Sein Tod ist uns ein kostbares Vermächtnis, die nicht zu vergessen, die im Schatten des Todes leben müssen und ein Appell, bei der Passion der Kirche sehend zu werden für die verborgene Herrlichkeit Gottes, die über uns allen als große Verheißung steht. „Selig, die Verfolgung leiden um der Gerechtigkeit willen, denn ihnen gehört das Himmelreich“ sagt der Herr. Wir dürfen vertrauen, dass er zu denen gehört, die hier von Jesus selbst selig gepriesen werden.

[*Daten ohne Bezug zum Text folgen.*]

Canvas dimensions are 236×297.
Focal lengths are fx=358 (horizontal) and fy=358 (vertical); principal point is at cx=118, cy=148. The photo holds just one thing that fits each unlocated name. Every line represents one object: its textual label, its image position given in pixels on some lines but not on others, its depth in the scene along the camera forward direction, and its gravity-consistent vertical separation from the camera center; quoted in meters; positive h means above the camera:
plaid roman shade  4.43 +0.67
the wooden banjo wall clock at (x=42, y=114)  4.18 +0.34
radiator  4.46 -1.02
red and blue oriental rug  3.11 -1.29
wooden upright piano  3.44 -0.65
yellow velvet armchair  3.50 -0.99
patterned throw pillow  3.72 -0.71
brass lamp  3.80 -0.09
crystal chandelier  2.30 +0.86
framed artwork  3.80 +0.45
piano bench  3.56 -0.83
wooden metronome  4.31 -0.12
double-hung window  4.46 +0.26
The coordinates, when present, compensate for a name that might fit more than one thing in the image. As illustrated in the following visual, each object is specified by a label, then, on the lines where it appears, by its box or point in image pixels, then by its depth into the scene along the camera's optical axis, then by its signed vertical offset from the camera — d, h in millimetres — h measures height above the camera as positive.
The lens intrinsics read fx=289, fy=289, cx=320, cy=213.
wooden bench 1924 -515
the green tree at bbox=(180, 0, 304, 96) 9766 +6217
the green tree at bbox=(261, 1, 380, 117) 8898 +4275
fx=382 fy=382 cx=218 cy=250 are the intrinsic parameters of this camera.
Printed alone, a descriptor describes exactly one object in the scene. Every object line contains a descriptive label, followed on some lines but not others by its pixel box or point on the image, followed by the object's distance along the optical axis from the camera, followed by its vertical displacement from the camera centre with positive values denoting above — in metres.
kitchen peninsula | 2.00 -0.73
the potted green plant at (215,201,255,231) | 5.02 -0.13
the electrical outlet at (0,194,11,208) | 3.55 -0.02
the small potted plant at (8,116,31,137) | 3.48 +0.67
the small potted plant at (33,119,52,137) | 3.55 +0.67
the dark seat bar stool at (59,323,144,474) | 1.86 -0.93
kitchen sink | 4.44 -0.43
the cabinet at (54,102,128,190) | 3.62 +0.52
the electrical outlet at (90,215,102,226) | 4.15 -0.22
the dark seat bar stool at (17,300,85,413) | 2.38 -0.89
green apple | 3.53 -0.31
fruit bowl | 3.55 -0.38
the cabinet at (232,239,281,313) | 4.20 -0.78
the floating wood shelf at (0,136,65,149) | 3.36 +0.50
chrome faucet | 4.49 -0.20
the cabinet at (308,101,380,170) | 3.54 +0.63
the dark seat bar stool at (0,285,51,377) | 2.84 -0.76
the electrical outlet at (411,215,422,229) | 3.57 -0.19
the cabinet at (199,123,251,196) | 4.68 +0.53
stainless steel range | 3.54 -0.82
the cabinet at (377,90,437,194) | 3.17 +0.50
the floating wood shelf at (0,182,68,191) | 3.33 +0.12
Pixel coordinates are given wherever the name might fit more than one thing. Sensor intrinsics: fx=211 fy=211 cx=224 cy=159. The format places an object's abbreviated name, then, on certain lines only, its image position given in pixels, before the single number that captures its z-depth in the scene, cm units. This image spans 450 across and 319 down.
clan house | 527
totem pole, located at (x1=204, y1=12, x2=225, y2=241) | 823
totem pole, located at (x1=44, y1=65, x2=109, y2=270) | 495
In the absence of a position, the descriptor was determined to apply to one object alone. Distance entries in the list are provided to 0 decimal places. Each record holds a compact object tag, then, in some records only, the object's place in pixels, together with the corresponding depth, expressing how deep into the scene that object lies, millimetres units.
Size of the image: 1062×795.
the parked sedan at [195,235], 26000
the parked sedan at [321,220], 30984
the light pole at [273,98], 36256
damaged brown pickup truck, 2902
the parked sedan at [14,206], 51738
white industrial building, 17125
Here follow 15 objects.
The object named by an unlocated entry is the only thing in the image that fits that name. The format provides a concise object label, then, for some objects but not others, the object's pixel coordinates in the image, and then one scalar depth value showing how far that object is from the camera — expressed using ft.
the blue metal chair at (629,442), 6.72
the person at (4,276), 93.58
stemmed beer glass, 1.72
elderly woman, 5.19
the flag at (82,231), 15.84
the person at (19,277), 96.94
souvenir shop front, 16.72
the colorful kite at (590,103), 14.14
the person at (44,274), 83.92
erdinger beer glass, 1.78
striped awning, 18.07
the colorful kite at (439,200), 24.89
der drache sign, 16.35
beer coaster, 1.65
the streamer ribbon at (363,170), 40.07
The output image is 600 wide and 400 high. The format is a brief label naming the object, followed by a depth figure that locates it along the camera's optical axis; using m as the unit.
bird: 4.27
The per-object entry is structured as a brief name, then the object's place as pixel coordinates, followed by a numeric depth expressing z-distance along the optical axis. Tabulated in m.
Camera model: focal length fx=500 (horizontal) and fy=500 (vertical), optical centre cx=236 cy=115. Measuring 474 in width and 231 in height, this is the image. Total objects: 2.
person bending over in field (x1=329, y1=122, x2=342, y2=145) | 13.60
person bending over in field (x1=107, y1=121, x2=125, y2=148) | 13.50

Das enthebt uns nicht der Pflicht, gegen das Unrecht und für die Freiheit mit allen Kräften zu kämpfen. Der Weg zum Außenministerium, auf dem ich Sie gern begleiten will, soll unsere Zuversicht deutlich machen, dass wir gemäß den Seligpreisungen ohne Gewalt mit der Bereitschaft zum immer neuen Frieden und durch die Unterstützung derer, die Verantwortung in der Welt tragen, Gottes Heil erwarten, wo im Irak immer noch Unheil droht. Und Gottes Heil ist reich für alle, die sich in seine guten Hände geben. Die Hoffnung auf dieses Heil begleitet uns auf diesem Weg.